Not just Michael, but Vito, too.
I was only referring to Part III, in which Michael's struggle reached a culmination. Vito did not figure into the plot of III in any direct way. I never got the impression that Vito searched for redemption with God, as Michael did in confessing to the future pope in the garden of the Vatican. We are shown nothing about any of Vito's fear of God. He remained a localized strongman whose sense of self-justification was as a family and community boss and protector.
Michael, however, took on building up a national entertainment mecca, assumed national coordination with the east and west coasts and Cuban outposts of the mafia, and manipulating the global finances of the Vatican. Vito was never shown killing his own blood nor having searing regret over what he regarded as necessary evils; even when Sonny was killed, he regarded him as a reckless hothead (to Tom Hagen: “I never thought you were a bad consiglieri—I thought Santino was a bad don”), and his concern was mainly to shield his wife from excessive grief (“I want you to use all your powers and all your skills.
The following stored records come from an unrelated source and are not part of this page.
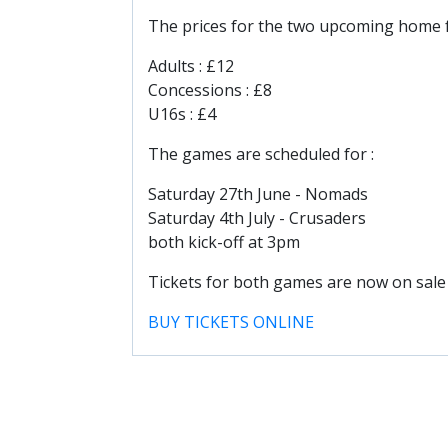
The prices for the two upcoming home 
Adults : £12
Concessions : £8
U16s : £4
The games are scheduled for :
Saturday 27th June - Nomads
Saturday 4th July - Crusaders
both kick-off at 3pm
Tickets for both games are now on sale
BUY TICKETS ONLINE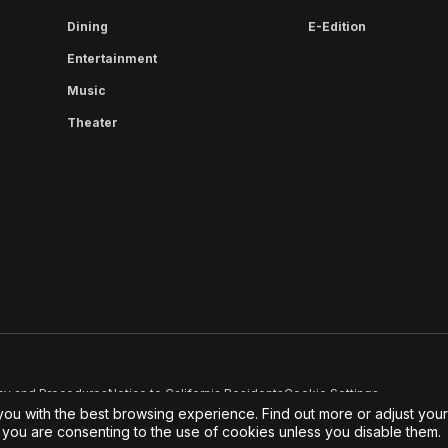
Dining
E-Edition
Entertainment
Music
Theater
cy and Procedures
Notice to California Residents
Cookie Settings
you with the best browsing experience. Find out more or adjust you
e, you are consenting to the use of cookies unless you disable them.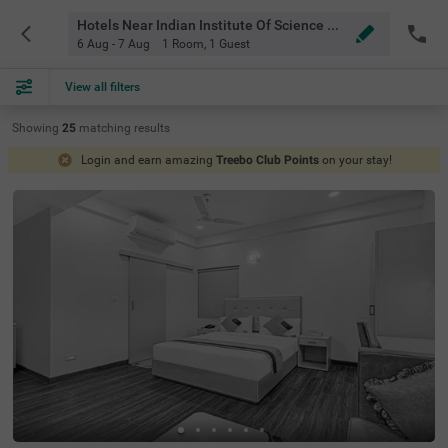
Hotels Near Indian Institute Of Science Bangalore
6 Aug - 7 Aug
1 Room
,
1 Guest
View all filters
Showing
25
matching
results
Login and earn amazing
Treebo Club Points
on your stay!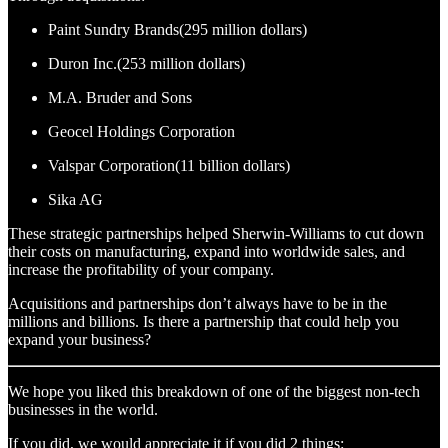
Paint Sundry Brands(295 million dollars)
Duron Inc.(253 million dollars)
M.A. Bruder and Sons
Geocel Holdings Corporation
Valspar Corporation(11 billion dollars)
Sika AG
These strategic partnerships helped Sherwin-Williams to cut down
their costs on manufacturing, expand into worldwide sales, and
increase the profitability of your company.
Acquisitions and partnerships don’t always have to be in the
millions and billions. Is there a partnership that could help you
expand your business?
We hope you liked this breakdown of one of the biggest non-tech
businesses in the world.
If you did, we would appreciate it if you did 2 things: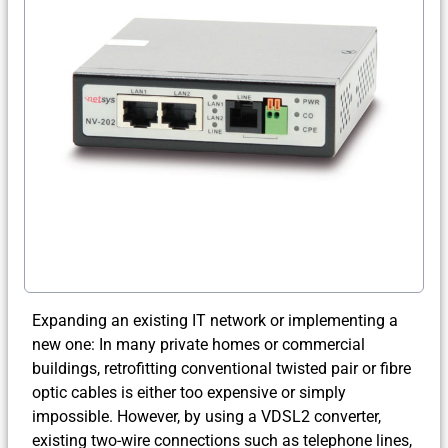
Expanding an existing IT network or implementing a
new one: In many private homes or commercial
buildings, retrofitting conventional twisted pair or fibre
optic cables is either too expensive or simply
impossible. However, by using a VDSL2 converter,
existing two-wire connections such as telephone lines,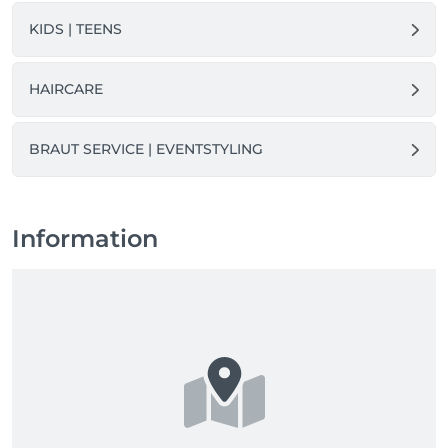
KIDS | TEENS
HAIRCARE
BRAUT SERVICE | EVENTSTYLING
Information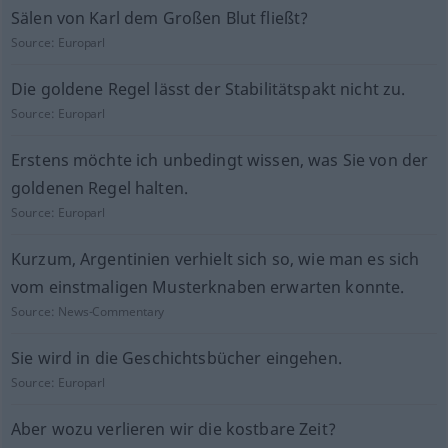
Sälen von Karl dem Großen Blut fließt?
Source:
Europarl
Die goldene Regel lässt der Stabilitätspakt nicht zu.
Source:
Europarl
Erstens möchte ich unbedingt wissen, was Sie von der
goldenen Regel halten.
Source:
Europarl
Kurzum, Argentinien verhielt sich so, wie man es sich
vom einstmaligen Musterknaben erwarten konnte.
Source:
News-Commentary
Sie wird in die Geschichtsbücher eingehen.
Source:
Europarl
Aber wozu verlieren wir die kostbare Zeit?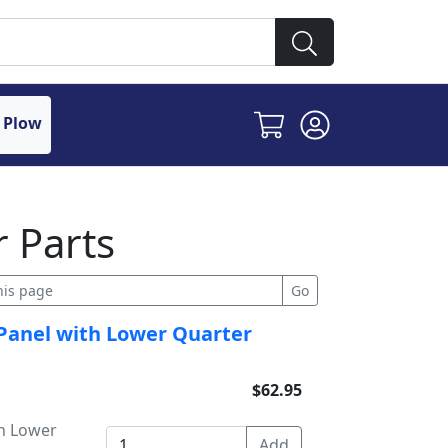
 Plow
 Parts
 Panel with Lower Quarter
$62.95
h Lower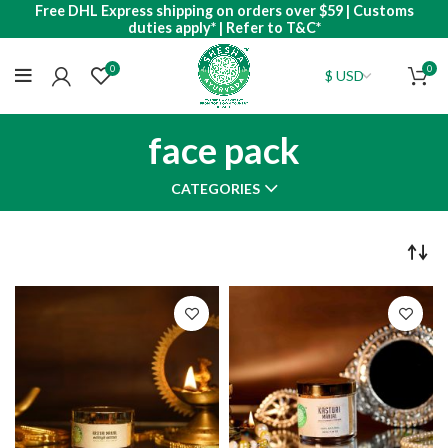
Free DHL Express shipping on orders over $59 | Customs
duties apply* | Refer to T&C*
0
0
face pack
CATEGORIES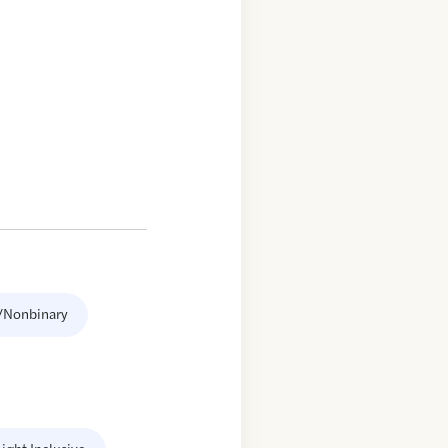
/Nonbinary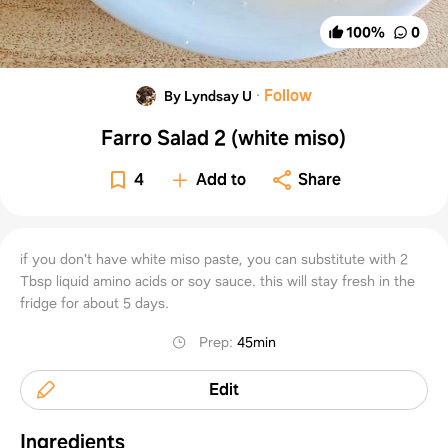
100
%
0
·
Follow
By Lyndsay U
Farro Salad 2 (white miso)
4
Add to
Share
if you don't have white miso paste, you can substitute with 2
Tbsp liquid amino acids or soy sauce. this will stay fresh in the
fridge for about 5 days.
Prep
:
45min
Edit
Ingredients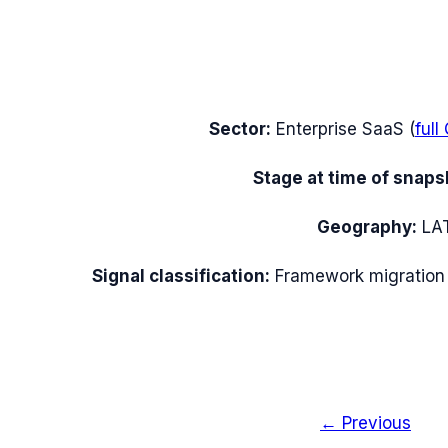
Sector:
Enterprise SaaS
(
full
Stage at time of snaps
Geography:
LA
Signal classification:
Framework migration
← Previous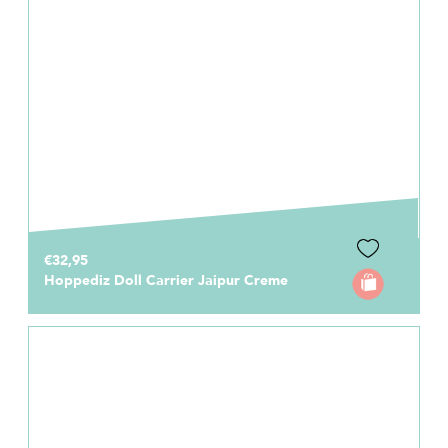
€32,95
Hoppediz Doll Carrier Jaipur Creme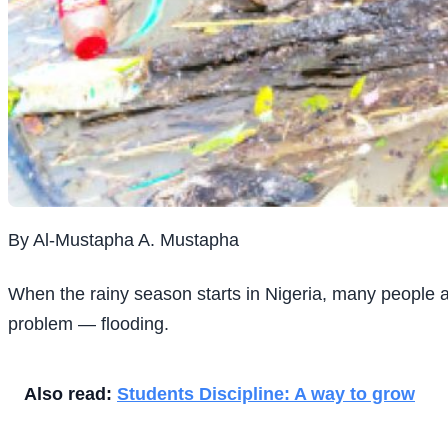
By Al-Mustapha A. Mustapha
When the rainy season starts in Nigeria, many people a
problem — flooding.
Also read:
Students Discipline: A way to grow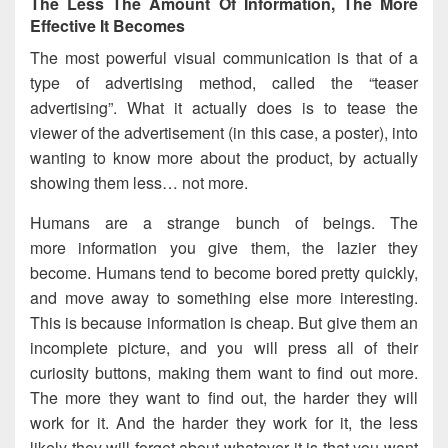
The Less The Amount Of Information, The More
Effective It Becomes
The most powerful visual communication is that of a
type of advertising method, called the “teaser
advertising”. What it actually does is to tease the
viewer of the advertisement (in this case, a poster), into
wanting to know more about the product, by actually
showing them less… not more.
Humans are a strange bunch of beings. The
more information you give them, the lazier they
become. Humans tend to become bored pretty quickly,
and move away to something else more interesting.
This is because information is cheap. But give them an
incomplete picture, and you will press all of their
curiosity buttons, making them want to find out more.
The more they want to find out, the harder they will
work for it. And the harder they work for it, the less
likely they will forget about whatever it is that you want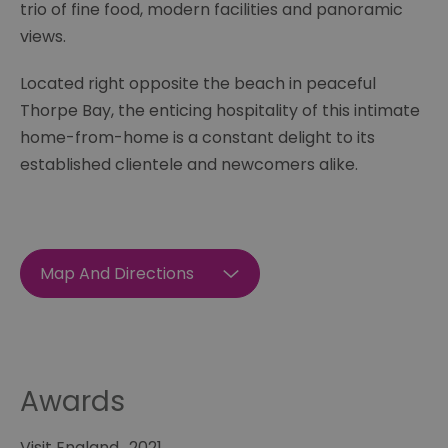
trio of fine food, modern facilities and panoramic
views.
Located right opposite the beach in peaceful
Thorpe Bay, the enticing hospitality of this intimate
home-from-home is a constant delight to its
established clientele and newcomers alike.
Map And Directions
Awards
Visit England
2021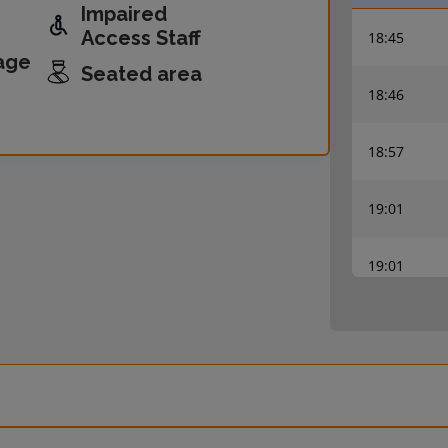
Impaired
Access Staff
18:45
age
Seated area
18:46
18:57
19:01
19:01
19:06
19:08
19:08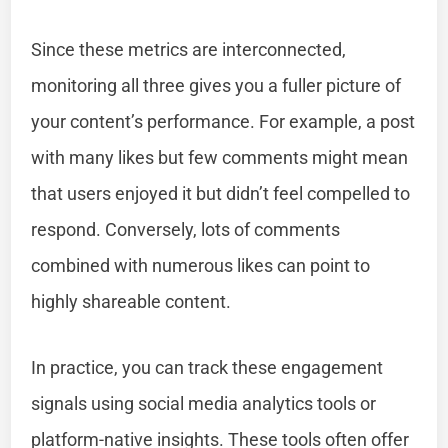
Since these metrics are interconnected,
monitoring all three gives you a fuller picture of
your content’s performance. For example, a post
with many likes but few comments might mean
that users enjoyed it but didn’t feel compelled to
respond. Conversely, lots of comments
combined with numerous likes can point to
highly shareable content.
In practice, you can track these engagement
signals using social media analytics tools or
platform-native insights. These tools often offer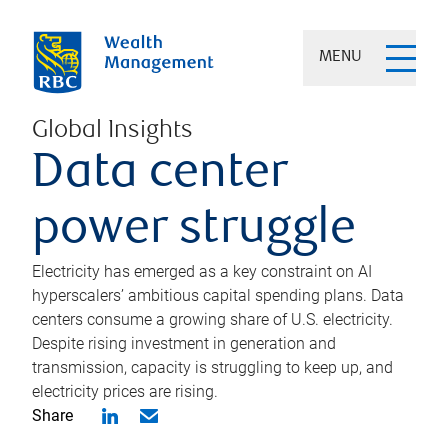
MENU
Global Insights
Data center
power struggle
Electricity has emerged as a key constraint on AI
hyperscalers’ ambitious capital spending plans. Data
centers consume a growing share of U.S. electricity.
Despite rising investment in generation and
transmission, capacity is struggling to keep up, and
electricity prices are rising.
Share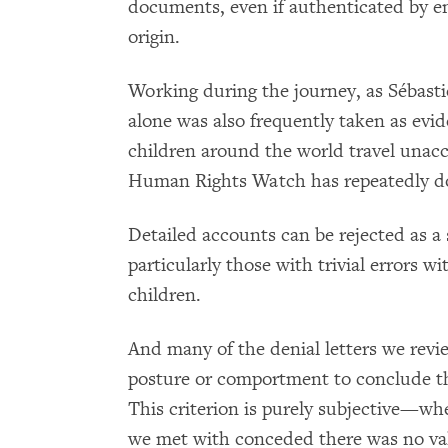
documents, even if authenticated by em
origin.
Working during the journey, as Sébastie
alone was also frequently taken as ev
children around the world travel una
Human Rights Watch has repeatedly 
Detailed accounts can be rejected as a 
particularly those with trivial errors w
children.
And many of the denial letters we revi
posture or comportment to conclude tha
This criterion is purely subjective—whe
we met with conceded there was no val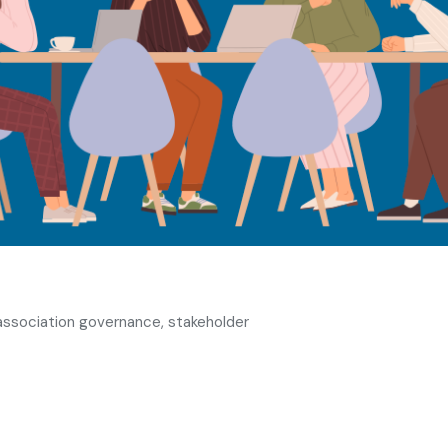
 association governance, stakeholder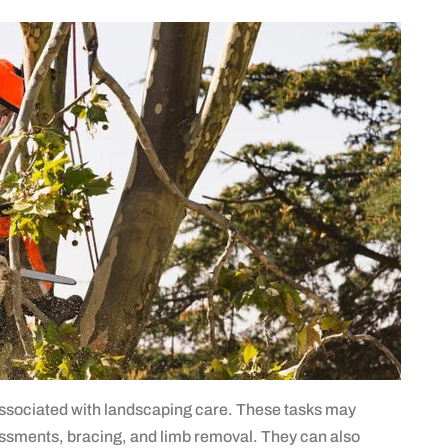
associated with landscaping care. These tasks may
sessments, bracing, and limb removal. They can also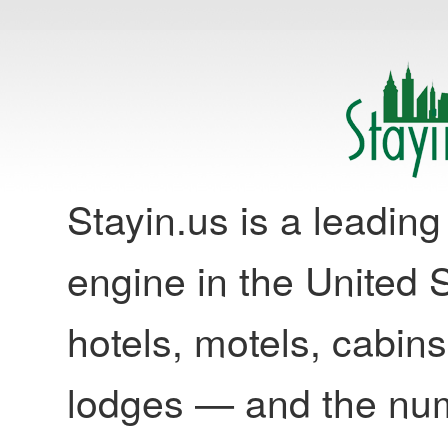
Stayin.us is a leadi
engine in the United S
hotels, motels, cabins
lodges — and the nu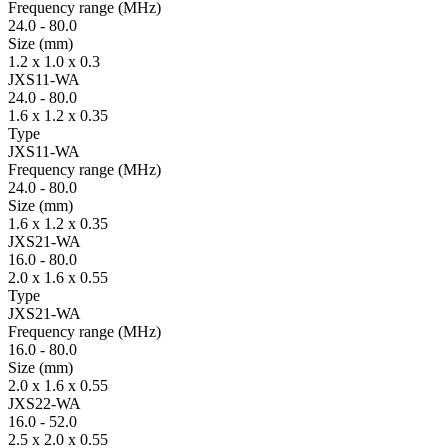
Fre­quency range
(MHz)
24.0
-
80.0
Size
(mm)
1.2 x 1.0 x 0.3
JXS11-WA
24.0
-
80.0
1.6 x 1.2 x 0.35
Type
JXS11-WA
Fre­quency range
(MHz)
24.0
-
80.0
Size
(mm)
1.6 x 1.2 x 0.35
JXS21-WA
16.0
-
80.0
2.0 x 1.6 x 0.55
Type
JXS21-WA
Fre­quency range
(MHz)
16.0
-
80.0
Size
(mm)
2.0 x 1.6 x 0.55
JXS22-WA
16.0
-
52.0
2.5 x 2.0 x 0.55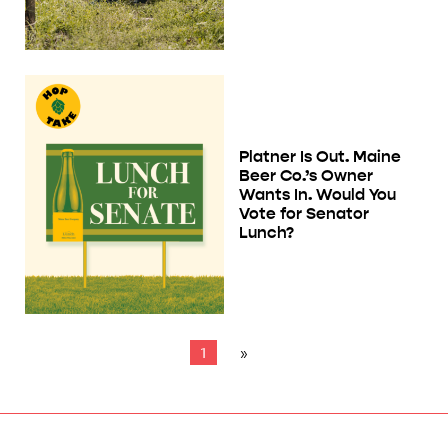
Platner Is Out. Maine
Beer Co.’s Owner
Wants In. Would You
Vote for Senator
Lunch?
1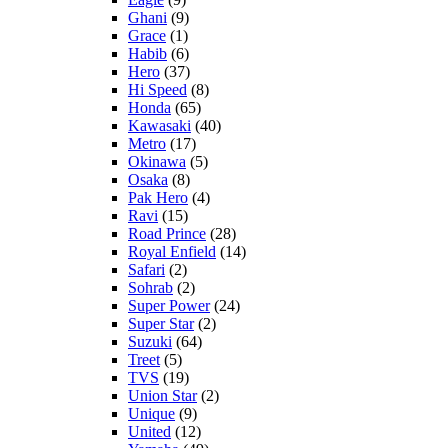
Ghani
(9)
Grace
(1)
Habib
(6)
Hero
(37)
Hi Speed
(8)
Honda
(65)
Kawasaki
(40)
Metro
(17)
Okinawa
(5)
Osaka
(8)
Pak Hero
(4)
Ravi
(15)
Road Prince
(28)
Royal Enfield
(14)
Safari
(2)
Sohrab
(2)
Super Power
(24)
Super Star
(2)
Suzuki
(64)
Treet
(5)
TVS
(19)
Union Star
(2)
Unique
(9)
United
(12)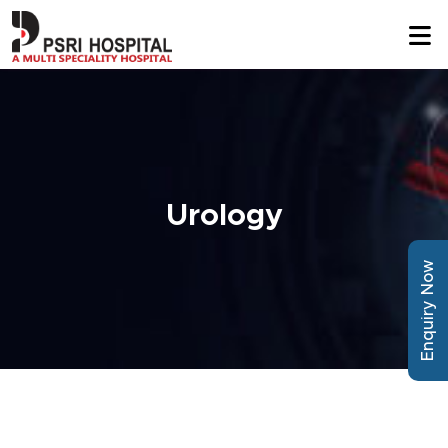
Urology
Enquiry Now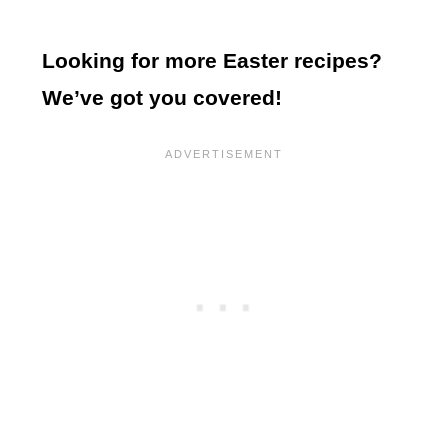
Looking for more Easter recipes?
We’ve got you covered!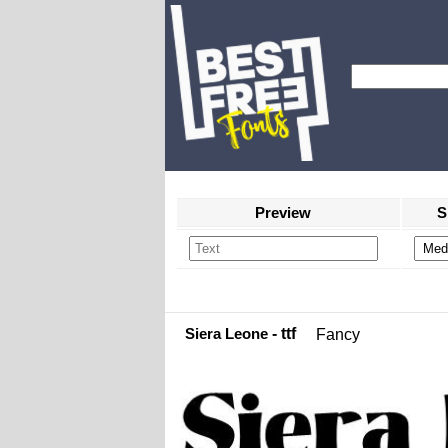
Preview
S
Siera Leone
- ttf
Fancy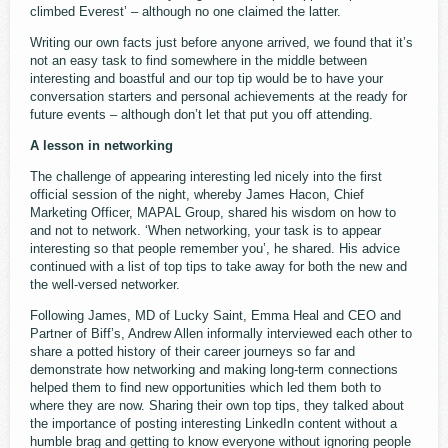
climbed Everest’ – although no one claimed the latter.
Writing our own facts just before anyone arrived, we found that it’s
not an easy task to find somewhere in the middle between
interesting and boastful and our top tip would be to have your
conversation starters and personal achievements at the ready for
future events – although don’t let that put you off attending.
A lesson in networking
The challenge of appearing interesting led nicely into the first
official session of the night, whereby James Hacon, Chief
Marketing Officer, MAPAL Group, shared his wisdom on how to
and not to network. ‘When networking, your task is to appear
interesting so that people remember you’, he shared. His advice
continued with a list of top tips to take away for both the new and
the well-versed networker.
Following James, MD of Lucky Saint, Emma Heal and CEO and
Partner of Biff’s, Andrew Allen informally interviewed each other to
share a potted history of their career journeys so far and
demonstrate how networking and making long-term connections
helped them to find new opportunities which led them both to
where they are now. Sharing their own top tips, they talked about
the importance of posting interesting LinkedIn content without a
humble brag and getting to know everyone without ignoring people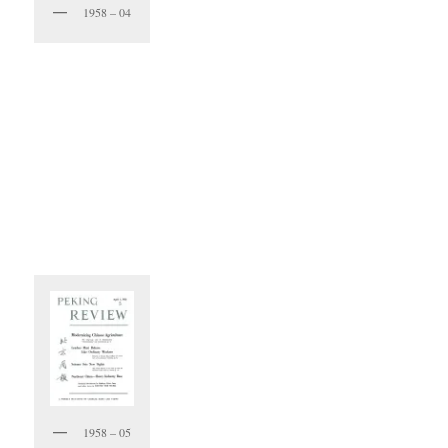
1958 – 04
1958 – 05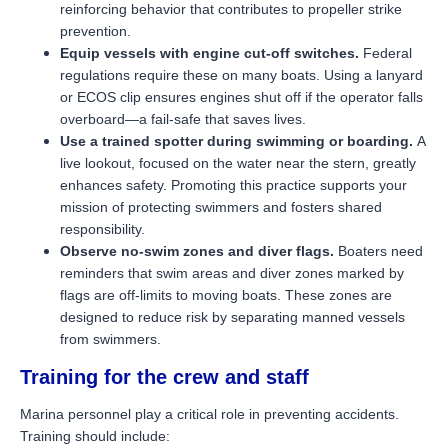
reinforcing behavior that contributes to propeller strike
prevention.
Equip vessels with engine cut-off switches.
Federal
regulations require these on many boats. Using a lanyard
or ECOS clip ensures engines shut off if the operator falls
overboard—a fail-safe that saves lives.
Use a trained spotter during swimming or boarding.
A
live lookout, focused on the water near the stern, greatly
enhances safety. Promoting this practice supports your
mission of protecting swimmers and fosters shared
responsibility.
Observe no-swim zones and diver flags.
Boaters need
reminders that swim areas and diver zones marked by
flags are off-limits to moving boats. These zones are
designed to reduce risk by separating manned vessels
from swimmers.
Training for the crew and staff
Marina personnel play a critical role in preventing accidents.
Training should include: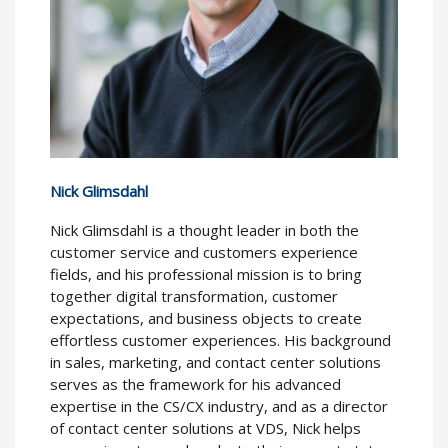
Nick Glimsdahl
Nick Glimsdahl is a thought leader in both the
customer service and customers experience
fields, and his professional mission is to bring
together digital transformation, customer
expectations, and business objects to create
effortless customer experiences. His background
in sales, marketing, and contact center solutions
serves as the framework for his advanced
expertise in the CS/CX industry, and as a director
of contact center solutions at VDS, Nick helps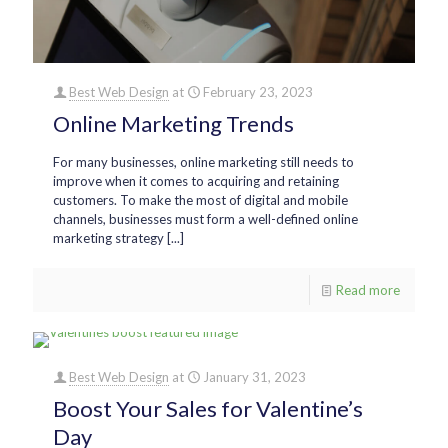
Best Web Design
at
February 23, 2023
Online Marketing Trends
For many businesses, online marketing still needs to
improve when it comes to acquiring and retaining
customers. To make the most of digital and mobile
channels, businesses must form a well-defined online
marketing strategy [...]
Read more
Best Web Design
at
January 31, 2023
Boost Your Sales for Valentine’s
Day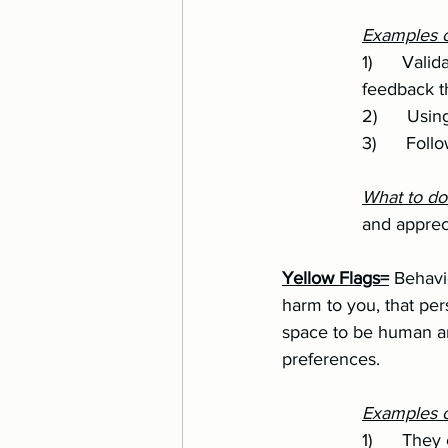
Examples o
		1)      Validating your emotions and experiences, even when it means taking tough 
		feedback 
		2)      U
		3)      F
		What to d
		and appre
Yellow Flags=
 Behavi
harm to you, that per
space to be human an
preferences.
Examples of
		1)      T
I don't want his mother to see him this way...”).
Michael, on the other hand, suffered enormously from feeling trapped in the life he originally was not intended for, and the death of his daughter and resulting permanent estrangement from Kay because of his rage- and ego-driven life choices. He lied to his blood constantly, repudiated his ultra-loyal consigliere Tom Hagen, and killed his own brother. His moral conflict and guilt were profound. He could not be what his father had been because of his overblown ambitions and the mafia's unexpectedly massive expansion, which pushed him in over his head and his tortured heart. As he had said to his mother, “Tempi cambi’.” Times change.